See Agent Skills for the complete reference.
Platform-specific configs
Each agent platform has its own manifest format for plugin/extension discovery:
| Platform | Manifest | Purpose |
|---|---|---|
| Claude Code | .claude-plugin/plugin.json |
Plugin metadata and marketplace listing |
| Gemini CLI | gemini-extension.json |
Extension manifest at repo root |
All platforms use the same sitemd CLI underneath. The manifests differ only in format — the commands and responses are identical across agents.

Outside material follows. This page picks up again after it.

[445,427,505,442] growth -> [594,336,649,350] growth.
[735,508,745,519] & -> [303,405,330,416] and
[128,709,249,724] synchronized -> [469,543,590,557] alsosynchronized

What agents learn and when
Here is the full sequence of what an agent knows at each stage:
On project open (reads site.md):
- File structure and page format
- The full suite of CLI commands and descriptions
- Full markdown syntax with examples
- Writing conventions by content type
- The five-step workflow to follow
On first command (sitemd status):
- Site name, page count, domain
- Auth state and license info
- Which services are configured (deploy, email, analytics)
- Suggested next actions based on current state
Before writing (sitemd status --json):
- Site identity (name, description, URL)
- Existing pages in the target group
- Title suffix convention
- Copy-pasteable syntax examples for every component
- Type-specific state (current changelog version, roadmap sections)
After writing (sitemd validate):
- Whether the description is under 160 characters
- Whether required frontmatter is present
- Whether internal links resolve
- Type-specific checks (blog has date line, docs has sidebar config)
The agent never needs to read source code, visit documentation, or ask the user how things work. The system teaches itself.